▶ [What you will do]
When a line in the data below includes "build", count it; then give only the total.

▶ [Saved data entries]
•••

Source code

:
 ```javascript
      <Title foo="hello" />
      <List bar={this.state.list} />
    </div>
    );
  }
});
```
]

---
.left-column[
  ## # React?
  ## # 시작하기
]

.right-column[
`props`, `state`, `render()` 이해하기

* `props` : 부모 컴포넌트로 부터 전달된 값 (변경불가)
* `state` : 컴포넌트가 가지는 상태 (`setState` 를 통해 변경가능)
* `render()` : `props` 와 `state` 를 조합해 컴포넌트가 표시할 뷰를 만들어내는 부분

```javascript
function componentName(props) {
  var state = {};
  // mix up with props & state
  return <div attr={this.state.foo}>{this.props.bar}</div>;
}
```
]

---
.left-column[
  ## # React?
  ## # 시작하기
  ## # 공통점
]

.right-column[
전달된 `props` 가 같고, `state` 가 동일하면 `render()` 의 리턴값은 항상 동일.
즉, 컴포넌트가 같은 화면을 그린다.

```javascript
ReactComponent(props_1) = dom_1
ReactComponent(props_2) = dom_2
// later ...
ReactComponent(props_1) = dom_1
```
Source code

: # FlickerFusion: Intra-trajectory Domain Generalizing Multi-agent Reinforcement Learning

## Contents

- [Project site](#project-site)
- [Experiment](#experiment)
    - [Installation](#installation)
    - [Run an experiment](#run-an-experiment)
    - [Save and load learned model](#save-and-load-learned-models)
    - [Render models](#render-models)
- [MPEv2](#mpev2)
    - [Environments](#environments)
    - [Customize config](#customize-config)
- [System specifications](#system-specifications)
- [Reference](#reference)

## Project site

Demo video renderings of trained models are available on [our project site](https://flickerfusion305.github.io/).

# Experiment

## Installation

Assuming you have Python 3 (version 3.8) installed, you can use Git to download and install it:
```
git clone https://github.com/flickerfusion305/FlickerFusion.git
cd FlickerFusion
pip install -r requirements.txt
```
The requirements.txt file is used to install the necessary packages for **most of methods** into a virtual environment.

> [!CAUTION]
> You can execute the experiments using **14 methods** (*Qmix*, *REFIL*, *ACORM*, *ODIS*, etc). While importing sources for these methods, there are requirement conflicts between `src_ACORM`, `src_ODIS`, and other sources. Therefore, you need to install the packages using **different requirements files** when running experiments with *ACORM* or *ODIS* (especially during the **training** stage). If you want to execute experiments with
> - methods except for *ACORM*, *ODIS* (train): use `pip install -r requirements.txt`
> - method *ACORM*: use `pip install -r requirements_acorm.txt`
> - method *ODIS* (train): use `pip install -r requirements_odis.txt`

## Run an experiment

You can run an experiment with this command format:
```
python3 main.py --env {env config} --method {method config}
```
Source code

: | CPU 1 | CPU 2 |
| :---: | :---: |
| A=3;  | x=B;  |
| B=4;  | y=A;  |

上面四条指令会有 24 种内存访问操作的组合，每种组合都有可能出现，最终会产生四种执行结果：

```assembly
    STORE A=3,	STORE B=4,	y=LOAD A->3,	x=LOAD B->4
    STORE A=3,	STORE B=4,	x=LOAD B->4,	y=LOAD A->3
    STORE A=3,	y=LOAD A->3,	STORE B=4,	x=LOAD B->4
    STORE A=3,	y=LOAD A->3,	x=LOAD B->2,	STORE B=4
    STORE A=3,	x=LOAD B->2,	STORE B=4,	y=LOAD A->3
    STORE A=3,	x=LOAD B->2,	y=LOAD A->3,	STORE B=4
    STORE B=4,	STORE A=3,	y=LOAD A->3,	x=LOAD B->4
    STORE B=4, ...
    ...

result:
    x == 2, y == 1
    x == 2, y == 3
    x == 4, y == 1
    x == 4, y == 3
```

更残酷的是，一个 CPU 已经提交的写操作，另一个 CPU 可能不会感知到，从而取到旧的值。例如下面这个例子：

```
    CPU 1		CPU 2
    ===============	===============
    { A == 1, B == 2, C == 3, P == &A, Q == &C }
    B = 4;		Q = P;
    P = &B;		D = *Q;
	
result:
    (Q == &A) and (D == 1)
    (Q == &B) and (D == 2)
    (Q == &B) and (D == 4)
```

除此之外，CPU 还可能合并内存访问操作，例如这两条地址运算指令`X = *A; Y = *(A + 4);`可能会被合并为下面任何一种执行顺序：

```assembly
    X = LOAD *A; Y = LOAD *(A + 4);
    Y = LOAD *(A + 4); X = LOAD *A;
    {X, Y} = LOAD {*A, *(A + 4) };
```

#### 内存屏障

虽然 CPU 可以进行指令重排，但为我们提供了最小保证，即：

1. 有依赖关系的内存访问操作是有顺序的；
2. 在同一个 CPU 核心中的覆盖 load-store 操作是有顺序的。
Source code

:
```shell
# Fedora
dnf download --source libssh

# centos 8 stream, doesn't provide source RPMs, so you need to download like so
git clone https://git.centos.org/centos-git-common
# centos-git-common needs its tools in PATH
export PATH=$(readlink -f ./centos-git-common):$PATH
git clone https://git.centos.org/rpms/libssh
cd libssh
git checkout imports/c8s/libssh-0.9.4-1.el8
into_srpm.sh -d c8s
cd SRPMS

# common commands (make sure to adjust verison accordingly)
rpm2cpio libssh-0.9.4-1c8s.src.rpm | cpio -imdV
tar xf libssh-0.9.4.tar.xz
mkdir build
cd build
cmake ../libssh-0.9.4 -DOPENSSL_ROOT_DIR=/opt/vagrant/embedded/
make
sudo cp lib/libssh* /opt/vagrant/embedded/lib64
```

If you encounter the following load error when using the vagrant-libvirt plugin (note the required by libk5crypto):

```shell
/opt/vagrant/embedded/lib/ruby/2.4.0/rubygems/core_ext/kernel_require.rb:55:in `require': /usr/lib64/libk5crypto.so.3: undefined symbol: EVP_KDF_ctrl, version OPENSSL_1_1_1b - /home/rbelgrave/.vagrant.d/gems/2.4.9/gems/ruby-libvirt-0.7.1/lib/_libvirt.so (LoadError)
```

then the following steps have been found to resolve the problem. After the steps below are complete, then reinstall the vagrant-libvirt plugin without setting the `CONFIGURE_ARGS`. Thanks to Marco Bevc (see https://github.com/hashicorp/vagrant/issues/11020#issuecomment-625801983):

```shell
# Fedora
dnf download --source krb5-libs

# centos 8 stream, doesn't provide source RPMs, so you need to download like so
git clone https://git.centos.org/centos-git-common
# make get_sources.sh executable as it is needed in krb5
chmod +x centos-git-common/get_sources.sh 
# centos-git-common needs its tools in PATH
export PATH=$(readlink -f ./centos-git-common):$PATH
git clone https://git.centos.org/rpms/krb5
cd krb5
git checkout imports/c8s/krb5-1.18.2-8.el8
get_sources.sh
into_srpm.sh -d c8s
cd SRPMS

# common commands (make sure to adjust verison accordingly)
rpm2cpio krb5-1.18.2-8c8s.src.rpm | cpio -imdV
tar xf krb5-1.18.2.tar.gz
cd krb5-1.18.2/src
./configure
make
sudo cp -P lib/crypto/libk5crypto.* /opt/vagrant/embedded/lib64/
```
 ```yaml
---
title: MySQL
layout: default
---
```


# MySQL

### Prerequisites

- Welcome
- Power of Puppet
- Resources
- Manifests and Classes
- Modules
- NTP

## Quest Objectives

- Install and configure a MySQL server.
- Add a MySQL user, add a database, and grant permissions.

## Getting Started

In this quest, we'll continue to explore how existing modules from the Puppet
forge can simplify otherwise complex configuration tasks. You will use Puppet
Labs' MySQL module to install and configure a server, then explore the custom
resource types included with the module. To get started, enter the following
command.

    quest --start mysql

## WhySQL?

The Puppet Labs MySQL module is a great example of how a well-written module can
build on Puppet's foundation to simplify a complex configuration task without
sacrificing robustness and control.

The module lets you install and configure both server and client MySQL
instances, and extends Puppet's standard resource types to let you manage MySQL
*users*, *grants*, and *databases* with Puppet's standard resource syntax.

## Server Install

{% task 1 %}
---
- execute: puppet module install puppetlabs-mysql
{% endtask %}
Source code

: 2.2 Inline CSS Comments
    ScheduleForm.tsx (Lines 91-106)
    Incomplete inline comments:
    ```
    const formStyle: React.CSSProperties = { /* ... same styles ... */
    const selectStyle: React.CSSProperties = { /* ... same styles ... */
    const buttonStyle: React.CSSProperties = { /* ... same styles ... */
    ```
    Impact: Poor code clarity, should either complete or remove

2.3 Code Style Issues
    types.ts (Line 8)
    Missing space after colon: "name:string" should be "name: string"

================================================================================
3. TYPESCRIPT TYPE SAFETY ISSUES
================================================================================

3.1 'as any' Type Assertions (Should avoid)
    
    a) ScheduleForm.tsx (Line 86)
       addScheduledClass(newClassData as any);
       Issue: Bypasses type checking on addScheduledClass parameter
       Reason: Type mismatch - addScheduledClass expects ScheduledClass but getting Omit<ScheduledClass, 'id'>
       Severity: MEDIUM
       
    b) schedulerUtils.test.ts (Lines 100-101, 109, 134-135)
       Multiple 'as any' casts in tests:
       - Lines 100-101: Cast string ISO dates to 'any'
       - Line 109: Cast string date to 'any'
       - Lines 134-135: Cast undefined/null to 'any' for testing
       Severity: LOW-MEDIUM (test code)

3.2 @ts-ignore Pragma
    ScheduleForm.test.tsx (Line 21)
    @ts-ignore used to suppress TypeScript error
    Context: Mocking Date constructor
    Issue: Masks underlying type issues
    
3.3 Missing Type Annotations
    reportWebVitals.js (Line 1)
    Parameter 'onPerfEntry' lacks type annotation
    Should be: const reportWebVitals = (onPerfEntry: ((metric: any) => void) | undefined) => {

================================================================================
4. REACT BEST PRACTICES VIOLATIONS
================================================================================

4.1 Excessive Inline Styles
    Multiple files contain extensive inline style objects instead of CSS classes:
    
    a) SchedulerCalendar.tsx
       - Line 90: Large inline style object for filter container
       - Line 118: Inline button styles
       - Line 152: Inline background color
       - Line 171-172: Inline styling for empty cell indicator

•••

▶ [Solution for this task]
3